- _BRIEF_
Reproduce the listing below exactly, from its first line down to and including the line with "Changes are summarized".

- _ENTRIES PROVIDED_
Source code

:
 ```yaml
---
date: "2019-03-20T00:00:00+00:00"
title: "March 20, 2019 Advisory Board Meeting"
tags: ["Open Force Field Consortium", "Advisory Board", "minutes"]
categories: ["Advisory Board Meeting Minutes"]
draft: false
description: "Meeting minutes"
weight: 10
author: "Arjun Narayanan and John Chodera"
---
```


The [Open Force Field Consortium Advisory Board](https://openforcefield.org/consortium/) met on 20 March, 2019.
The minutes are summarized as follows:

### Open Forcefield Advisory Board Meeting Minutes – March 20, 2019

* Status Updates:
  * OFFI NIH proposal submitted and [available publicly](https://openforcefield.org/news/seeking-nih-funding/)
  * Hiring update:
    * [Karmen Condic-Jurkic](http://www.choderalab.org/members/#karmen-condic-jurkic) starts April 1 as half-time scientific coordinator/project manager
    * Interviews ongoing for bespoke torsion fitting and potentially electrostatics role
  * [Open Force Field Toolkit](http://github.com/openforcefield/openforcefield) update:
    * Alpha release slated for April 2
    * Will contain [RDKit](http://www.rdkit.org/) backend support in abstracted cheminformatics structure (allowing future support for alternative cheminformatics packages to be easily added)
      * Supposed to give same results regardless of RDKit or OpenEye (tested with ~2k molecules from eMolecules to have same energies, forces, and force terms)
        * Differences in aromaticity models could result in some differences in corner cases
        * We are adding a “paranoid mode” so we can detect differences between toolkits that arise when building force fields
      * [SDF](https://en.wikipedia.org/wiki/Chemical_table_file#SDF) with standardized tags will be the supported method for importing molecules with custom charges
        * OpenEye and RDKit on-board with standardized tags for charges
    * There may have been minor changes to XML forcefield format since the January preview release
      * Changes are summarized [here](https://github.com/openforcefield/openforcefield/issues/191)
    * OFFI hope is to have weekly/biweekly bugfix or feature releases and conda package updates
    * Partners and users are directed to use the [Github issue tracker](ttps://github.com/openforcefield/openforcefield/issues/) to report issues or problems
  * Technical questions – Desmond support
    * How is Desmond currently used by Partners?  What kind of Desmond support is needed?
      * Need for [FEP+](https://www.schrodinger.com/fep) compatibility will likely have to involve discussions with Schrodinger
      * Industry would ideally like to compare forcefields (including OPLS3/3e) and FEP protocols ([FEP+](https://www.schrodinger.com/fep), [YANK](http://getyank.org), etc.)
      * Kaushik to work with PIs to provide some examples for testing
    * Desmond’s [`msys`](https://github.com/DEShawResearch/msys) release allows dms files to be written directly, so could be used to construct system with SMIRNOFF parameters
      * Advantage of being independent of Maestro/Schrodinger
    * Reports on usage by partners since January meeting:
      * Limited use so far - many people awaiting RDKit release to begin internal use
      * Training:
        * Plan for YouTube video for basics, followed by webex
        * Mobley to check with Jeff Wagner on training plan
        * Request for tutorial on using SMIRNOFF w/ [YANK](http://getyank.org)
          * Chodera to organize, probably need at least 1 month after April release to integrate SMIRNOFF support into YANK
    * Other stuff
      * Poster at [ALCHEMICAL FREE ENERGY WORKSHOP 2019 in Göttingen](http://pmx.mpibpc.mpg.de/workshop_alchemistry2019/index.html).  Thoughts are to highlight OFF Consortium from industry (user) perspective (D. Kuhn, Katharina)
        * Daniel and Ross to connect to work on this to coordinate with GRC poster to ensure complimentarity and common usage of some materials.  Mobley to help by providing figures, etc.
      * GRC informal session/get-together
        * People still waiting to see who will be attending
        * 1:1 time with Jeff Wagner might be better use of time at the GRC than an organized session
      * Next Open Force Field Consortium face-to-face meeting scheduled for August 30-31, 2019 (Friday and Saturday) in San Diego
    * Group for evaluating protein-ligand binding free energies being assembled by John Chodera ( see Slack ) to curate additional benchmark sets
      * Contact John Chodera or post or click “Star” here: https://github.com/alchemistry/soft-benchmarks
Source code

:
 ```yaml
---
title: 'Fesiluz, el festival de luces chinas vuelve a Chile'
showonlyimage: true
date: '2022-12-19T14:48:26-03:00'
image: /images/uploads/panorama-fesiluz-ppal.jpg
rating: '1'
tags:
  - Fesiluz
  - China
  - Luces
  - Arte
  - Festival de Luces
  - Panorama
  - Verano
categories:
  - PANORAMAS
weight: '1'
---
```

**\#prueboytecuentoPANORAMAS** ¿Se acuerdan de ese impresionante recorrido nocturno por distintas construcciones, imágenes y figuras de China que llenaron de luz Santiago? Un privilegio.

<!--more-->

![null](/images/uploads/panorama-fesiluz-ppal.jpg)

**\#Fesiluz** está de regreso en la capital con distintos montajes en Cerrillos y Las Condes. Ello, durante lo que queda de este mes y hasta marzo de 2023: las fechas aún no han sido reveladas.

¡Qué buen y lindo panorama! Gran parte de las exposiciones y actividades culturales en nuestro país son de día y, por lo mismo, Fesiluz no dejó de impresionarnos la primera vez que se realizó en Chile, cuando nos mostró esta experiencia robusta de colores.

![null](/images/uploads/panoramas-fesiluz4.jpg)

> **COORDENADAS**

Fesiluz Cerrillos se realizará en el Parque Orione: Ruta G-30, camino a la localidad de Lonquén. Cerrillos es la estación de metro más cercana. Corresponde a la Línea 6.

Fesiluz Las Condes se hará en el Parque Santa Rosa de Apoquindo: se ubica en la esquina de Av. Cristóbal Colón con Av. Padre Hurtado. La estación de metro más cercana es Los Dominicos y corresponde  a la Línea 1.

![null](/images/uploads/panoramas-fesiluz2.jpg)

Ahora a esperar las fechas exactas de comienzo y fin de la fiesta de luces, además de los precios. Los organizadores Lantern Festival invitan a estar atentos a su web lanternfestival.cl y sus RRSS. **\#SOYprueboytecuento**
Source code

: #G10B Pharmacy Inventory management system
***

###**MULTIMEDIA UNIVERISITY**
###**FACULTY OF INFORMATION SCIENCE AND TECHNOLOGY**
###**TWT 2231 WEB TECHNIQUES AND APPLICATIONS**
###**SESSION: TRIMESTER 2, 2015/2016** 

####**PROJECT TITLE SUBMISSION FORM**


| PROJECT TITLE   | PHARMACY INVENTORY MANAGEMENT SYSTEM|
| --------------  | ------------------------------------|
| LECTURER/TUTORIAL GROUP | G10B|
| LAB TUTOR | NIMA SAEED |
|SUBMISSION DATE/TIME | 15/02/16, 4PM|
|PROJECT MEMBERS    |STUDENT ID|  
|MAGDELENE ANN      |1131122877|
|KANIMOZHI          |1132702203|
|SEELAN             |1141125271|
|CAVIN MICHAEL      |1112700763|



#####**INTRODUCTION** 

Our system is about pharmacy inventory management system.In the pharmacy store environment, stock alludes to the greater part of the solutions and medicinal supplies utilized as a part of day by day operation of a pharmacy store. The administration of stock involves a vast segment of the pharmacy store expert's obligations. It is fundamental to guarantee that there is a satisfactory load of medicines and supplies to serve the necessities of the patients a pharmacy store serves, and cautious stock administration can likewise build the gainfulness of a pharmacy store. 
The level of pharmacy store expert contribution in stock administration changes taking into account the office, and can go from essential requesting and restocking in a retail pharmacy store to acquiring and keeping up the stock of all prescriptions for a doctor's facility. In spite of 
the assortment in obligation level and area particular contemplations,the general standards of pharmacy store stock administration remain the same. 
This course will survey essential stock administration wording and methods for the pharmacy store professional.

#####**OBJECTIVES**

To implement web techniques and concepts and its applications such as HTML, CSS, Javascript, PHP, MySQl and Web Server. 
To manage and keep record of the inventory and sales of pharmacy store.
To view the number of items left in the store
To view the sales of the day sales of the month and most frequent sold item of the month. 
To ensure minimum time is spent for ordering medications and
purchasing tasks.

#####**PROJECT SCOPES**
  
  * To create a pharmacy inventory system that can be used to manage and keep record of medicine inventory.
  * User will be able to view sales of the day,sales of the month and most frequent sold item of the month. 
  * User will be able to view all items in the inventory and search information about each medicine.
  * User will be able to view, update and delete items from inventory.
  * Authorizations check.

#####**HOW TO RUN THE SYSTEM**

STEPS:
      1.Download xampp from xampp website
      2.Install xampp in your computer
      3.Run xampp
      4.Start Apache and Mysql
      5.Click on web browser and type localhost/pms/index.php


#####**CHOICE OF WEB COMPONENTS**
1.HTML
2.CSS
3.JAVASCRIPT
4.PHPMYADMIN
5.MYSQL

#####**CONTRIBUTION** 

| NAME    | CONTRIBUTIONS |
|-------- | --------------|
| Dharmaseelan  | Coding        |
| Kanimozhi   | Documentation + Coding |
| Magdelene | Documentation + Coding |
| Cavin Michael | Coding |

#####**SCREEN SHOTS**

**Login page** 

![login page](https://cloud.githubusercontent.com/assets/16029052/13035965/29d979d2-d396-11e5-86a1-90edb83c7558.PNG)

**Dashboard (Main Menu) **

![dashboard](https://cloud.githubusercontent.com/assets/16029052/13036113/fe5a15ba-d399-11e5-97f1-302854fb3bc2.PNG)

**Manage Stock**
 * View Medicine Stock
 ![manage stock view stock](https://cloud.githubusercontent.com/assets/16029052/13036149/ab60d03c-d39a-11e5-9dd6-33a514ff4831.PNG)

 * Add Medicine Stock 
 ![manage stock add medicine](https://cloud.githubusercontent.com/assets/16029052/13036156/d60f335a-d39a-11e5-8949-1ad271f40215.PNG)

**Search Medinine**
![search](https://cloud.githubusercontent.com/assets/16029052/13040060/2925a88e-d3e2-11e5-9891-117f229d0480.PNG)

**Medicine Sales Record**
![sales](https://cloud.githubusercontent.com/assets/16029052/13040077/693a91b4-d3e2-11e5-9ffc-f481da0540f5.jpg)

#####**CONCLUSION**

- _RESULT FOR THIS TASK_
Source code

:
 ```yaml
---
date: "2019-03-20T00:00:00+00:00"
title: "March 20, 2019 Advisory Board Meeting"
tags: ["Open Force Field Consortium", "Advisory Board", "minutes"]
categories: ["Advisory Board Meeting Minutes"]
draft: false
description: "Meeting minutes"
weight: 10
author: "Arjun Narayanan and John Chodera"
---
```


The [Open Force Field Consortium Advisory Board](https://openforcefield.org/consortium/) met on 20 March, 2019.
The minutes are summarized as follows:

### Open Forcefield Advisory Board Meeting Minutes – March 20, 2019

* Status Updates:
  * OFFI NIH proposal submitted and [available publicly](https://openforcefield.org/news/seeking-nih-funding/)
  * Hiring update:
    * [Karmen Condic-Jurkic](http://www.choderalab.org/members/#karmen-condic-jurkic) starts April 1 as half-time scientific coordinator/project manager
    * Interviews ongoing for bespoke torsion fitting and potentially electrostatics role
  * [Open Force Field Toolkit](http://github.com/openforcefield/openforcefield) update:
    * Alpha release slated for April 2
    * Will contain [RDKit](http://www.rdkit.org/) backend support in abstracted cheminformatics structure (allowing future support for alternative cheminformatics packages to be easily added)
      * Supposed to give same results regardless of RDKit or OpenEye (tested with ~2k molecules from eMolecules to have same energies, forces, and force terms)
        * Differences in aromaticity models could result in some differences in corner cases
        * We are adding a “paranoid mode” so we can detect differences between toolkits that arise when building force fields
      * [SDF](https://en.wikipedia.org/wiki/Chemical_table_file#SDF) with standardized tags will be the supported method for importing molecules with custom charges
        * OpenEye and RDKit on-board with standardized tags for charges
    * There may have been minor changes to XML forcefield format since the January preview release
      * Changes are summarized [here](https://github.com/openforcefield/openforcefield/issues/191)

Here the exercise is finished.